Synthetic data generation: The sustainable solution for test fixtures: never use real data. Synthetic data generation libraries produce realistic-looking data without real individuals. Libraries such as Faker (Python/Node.js), Factory Boy (Python), and Bogus (.NET) generate contextually appropriate test data for any schema.

Use Case: SaaS Engineering Team Production PII Discovery

A SaaS engineering team using Cursor (AI IDE) for development discovered production customer email addresses in unit test fixtures during a GDPR audit. The test fixtures had been created 18 months earlier when a developer copied 50 customer records from production to write realistic integration tests. The records had been committed to version control and indexed by Cursor.

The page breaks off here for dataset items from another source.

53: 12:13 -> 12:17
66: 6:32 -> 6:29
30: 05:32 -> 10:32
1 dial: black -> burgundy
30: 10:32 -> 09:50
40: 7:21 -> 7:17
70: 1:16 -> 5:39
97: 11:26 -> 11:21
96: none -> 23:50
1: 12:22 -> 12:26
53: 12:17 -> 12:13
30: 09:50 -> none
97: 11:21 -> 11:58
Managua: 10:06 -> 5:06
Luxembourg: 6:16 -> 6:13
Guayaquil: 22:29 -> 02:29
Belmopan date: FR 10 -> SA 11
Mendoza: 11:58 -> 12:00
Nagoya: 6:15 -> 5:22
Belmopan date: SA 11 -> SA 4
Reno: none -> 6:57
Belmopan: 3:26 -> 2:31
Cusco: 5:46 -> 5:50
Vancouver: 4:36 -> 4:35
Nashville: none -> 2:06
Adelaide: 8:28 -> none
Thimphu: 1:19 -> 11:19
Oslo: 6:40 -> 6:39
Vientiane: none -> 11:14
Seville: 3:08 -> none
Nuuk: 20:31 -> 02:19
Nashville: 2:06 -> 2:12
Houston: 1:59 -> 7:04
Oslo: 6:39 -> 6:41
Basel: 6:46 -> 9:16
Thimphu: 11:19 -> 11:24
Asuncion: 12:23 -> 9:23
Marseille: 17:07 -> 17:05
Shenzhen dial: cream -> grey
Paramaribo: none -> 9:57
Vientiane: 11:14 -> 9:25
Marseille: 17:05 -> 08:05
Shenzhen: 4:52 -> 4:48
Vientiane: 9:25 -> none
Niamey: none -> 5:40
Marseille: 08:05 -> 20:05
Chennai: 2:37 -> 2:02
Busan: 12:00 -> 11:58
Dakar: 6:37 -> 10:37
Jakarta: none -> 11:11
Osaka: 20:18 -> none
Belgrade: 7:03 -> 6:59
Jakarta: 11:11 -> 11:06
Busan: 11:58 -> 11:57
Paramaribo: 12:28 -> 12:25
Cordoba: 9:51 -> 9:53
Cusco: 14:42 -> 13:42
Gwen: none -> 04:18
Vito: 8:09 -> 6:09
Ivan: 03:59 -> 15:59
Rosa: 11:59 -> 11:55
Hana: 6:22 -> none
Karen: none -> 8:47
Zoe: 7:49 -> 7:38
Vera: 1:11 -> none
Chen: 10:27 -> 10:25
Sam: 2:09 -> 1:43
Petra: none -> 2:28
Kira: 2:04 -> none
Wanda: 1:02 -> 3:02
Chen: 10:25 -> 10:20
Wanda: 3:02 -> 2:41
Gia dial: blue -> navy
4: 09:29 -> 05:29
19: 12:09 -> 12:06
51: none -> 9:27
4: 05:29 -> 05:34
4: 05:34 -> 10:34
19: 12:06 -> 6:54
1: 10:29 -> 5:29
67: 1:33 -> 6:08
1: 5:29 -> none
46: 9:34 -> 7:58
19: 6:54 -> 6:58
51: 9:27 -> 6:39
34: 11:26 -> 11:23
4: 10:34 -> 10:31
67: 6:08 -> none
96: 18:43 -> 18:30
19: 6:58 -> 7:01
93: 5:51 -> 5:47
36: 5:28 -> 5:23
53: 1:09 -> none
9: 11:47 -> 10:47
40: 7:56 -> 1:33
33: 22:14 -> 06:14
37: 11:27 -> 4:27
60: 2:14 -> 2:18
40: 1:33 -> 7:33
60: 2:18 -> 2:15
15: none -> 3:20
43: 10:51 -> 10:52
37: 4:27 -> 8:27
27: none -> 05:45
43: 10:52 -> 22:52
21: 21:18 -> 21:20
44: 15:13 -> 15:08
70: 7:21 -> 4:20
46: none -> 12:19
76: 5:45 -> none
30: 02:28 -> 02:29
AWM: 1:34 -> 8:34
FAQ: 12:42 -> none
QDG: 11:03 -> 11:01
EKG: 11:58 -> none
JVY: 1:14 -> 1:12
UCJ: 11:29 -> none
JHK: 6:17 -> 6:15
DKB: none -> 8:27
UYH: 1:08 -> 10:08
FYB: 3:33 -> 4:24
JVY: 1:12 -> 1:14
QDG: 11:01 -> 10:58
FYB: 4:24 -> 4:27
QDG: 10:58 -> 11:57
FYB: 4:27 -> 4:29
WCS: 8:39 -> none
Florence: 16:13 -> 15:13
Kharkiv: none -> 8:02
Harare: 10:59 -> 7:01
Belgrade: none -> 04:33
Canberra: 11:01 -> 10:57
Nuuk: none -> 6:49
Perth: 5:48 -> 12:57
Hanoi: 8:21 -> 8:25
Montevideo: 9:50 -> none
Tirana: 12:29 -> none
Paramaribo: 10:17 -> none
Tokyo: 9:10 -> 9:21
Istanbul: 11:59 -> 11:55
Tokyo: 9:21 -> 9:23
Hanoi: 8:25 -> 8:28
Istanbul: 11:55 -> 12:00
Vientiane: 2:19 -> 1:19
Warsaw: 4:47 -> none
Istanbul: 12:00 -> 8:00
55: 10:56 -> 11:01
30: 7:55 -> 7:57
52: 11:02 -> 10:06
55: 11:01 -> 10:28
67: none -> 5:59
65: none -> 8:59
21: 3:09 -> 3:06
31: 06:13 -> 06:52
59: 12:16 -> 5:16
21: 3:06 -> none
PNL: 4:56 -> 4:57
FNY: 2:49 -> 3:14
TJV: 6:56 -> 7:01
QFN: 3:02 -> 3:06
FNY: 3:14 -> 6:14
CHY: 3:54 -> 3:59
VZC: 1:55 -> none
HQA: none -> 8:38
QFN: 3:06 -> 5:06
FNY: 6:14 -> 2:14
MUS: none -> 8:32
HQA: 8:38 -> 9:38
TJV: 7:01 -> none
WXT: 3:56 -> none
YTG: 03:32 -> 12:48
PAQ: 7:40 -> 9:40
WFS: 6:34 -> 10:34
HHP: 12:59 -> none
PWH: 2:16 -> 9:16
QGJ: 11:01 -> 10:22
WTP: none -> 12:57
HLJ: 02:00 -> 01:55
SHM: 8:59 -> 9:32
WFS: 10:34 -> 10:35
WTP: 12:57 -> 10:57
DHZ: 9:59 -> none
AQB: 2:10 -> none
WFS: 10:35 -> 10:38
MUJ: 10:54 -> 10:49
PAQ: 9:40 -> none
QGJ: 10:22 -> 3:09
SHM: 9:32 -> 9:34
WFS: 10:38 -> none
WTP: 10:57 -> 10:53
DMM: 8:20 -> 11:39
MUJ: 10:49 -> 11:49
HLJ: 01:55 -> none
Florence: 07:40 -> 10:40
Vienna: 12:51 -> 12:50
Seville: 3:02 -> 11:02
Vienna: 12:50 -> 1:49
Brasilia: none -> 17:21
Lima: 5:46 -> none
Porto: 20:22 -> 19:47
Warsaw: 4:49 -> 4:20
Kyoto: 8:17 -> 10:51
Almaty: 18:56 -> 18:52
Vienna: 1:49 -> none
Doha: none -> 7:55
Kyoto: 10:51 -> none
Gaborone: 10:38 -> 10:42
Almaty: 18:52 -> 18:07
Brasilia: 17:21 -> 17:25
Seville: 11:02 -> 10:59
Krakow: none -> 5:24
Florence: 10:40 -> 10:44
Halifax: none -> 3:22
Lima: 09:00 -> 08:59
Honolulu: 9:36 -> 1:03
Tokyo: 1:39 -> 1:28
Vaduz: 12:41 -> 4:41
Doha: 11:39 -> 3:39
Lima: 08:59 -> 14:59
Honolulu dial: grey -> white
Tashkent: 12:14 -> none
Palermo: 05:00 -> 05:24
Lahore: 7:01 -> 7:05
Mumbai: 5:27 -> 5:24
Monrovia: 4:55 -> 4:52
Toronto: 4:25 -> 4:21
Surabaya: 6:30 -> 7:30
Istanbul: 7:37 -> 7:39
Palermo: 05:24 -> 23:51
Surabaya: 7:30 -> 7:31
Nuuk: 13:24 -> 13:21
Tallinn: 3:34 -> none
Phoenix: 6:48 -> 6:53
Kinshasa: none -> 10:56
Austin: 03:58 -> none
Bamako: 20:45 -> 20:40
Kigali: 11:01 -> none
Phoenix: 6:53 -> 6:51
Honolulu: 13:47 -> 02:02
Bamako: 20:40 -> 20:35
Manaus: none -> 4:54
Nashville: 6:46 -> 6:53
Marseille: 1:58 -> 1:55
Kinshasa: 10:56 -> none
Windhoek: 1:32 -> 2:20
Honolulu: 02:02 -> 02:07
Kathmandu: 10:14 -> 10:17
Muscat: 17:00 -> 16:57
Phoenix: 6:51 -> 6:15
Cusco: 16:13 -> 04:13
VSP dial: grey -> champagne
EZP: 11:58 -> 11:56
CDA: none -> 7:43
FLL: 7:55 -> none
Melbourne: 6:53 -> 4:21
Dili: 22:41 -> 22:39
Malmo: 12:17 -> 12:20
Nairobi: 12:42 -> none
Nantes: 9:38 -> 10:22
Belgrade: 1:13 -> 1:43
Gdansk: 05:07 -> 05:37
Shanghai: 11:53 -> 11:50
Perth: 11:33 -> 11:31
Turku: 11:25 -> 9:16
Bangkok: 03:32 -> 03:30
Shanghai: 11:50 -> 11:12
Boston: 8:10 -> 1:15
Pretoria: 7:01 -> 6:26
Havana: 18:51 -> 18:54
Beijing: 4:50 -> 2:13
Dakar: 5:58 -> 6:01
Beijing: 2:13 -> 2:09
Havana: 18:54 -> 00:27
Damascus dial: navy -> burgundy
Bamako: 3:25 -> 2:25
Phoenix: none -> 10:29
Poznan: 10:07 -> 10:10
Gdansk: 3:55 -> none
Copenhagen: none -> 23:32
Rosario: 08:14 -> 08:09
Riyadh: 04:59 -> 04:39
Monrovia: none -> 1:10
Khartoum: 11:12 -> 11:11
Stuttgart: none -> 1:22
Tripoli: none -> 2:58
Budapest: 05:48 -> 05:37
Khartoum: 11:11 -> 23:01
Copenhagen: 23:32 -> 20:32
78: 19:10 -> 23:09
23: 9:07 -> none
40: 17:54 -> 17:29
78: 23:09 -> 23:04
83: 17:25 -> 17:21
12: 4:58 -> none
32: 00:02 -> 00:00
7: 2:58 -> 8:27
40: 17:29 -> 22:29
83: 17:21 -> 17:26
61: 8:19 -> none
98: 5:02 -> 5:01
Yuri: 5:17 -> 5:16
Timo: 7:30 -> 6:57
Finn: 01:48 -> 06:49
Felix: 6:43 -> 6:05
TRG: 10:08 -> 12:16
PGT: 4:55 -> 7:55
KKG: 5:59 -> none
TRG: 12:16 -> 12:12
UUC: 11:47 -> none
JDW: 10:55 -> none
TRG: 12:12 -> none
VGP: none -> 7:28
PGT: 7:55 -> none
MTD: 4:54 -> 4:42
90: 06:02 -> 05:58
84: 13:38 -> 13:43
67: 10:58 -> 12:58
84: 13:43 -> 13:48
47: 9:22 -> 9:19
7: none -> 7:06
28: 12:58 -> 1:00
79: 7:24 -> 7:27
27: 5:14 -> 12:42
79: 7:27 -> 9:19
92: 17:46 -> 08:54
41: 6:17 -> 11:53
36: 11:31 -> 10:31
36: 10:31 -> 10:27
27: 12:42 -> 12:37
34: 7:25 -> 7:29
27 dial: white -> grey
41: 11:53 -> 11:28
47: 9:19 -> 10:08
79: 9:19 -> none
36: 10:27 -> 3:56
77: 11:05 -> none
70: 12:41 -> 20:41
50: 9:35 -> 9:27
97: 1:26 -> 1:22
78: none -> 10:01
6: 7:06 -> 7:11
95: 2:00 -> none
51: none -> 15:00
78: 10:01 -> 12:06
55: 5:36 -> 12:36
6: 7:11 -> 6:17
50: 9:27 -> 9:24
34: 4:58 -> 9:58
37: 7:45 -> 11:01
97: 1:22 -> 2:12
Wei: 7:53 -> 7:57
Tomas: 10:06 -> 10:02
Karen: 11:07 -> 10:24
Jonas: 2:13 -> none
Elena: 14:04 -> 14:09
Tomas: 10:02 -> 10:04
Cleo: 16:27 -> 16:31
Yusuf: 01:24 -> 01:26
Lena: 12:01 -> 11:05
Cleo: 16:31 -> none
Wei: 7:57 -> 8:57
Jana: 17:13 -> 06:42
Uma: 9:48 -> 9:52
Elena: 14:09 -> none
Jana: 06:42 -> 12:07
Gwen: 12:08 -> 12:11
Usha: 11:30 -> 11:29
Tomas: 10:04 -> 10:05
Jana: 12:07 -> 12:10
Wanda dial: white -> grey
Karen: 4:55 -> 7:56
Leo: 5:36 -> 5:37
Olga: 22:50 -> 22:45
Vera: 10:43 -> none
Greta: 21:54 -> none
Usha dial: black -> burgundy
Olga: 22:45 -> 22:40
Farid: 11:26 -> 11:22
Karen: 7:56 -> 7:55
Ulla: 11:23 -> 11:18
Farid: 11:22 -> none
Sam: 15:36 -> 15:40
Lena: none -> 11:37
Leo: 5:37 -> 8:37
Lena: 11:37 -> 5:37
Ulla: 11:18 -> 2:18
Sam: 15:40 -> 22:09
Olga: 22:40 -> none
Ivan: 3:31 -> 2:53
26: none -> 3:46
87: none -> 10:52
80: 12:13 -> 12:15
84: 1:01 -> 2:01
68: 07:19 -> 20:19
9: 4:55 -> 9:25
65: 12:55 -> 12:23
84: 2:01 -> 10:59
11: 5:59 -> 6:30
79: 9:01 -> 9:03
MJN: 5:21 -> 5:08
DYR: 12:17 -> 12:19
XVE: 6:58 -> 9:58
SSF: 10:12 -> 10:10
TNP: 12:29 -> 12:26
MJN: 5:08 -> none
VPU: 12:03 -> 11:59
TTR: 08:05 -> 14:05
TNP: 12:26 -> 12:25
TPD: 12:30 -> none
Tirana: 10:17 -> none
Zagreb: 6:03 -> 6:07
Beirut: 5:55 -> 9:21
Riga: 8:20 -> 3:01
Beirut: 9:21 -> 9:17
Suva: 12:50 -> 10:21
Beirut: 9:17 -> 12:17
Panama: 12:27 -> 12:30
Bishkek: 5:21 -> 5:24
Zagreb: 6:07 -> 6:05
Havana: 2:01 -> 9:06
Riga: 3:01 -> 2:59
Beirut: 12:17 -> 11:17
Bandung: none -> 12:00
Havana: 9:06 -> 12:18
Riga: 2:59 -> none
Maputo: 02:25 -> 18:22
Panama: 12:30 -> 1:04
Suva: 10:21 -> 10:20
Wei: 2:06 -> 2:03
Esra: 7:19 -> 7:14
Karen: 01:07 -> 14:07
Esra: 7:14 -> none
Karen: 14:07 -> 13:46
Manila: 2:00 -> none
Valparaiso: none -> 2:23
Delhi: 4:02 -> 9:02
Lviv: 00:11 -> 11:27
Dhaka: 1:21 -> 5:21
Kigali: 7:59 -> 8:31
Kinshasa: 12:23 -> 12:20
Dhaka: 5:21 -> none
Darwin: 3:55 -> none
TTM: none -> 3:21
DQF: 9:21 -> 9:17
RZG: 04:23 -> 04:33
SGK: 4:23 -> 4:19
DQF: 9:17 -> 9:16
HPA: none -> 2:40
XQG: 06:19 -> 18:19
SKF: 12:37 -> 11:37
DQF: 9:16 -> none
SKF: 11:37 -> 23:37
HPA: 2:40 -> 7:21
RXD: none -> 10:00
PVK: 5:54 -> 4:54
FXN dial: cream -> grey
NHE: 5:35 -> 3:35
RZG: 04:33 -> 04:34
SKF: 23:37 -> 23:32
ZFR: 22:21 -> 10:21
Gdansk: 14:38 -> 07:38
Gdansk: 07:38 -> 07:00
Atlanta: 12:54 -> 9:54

In 18 months, the test fixture files had been viewed by Cursor approximately 11,000 times across 8 developers' IDE sessions — each session potentially transmitting the fixture content to the Cursor API.

Remediation:

  1. Replaced all 50 real customer records with Faker-generated synthetic data
  2. Configured .gitignore to exclude log files from version control
  3. Implemented MCP Server integration in Cursor for on-demand PII detection before sharing code snippets
  4. Established engineering team norm: no production data in any file committed to version control

The MCP Server integration was the key workflow change: developers now run PII detection on files before Cursor sessions involving customer-facing code. Zero manual effort beyond the MCP Server call.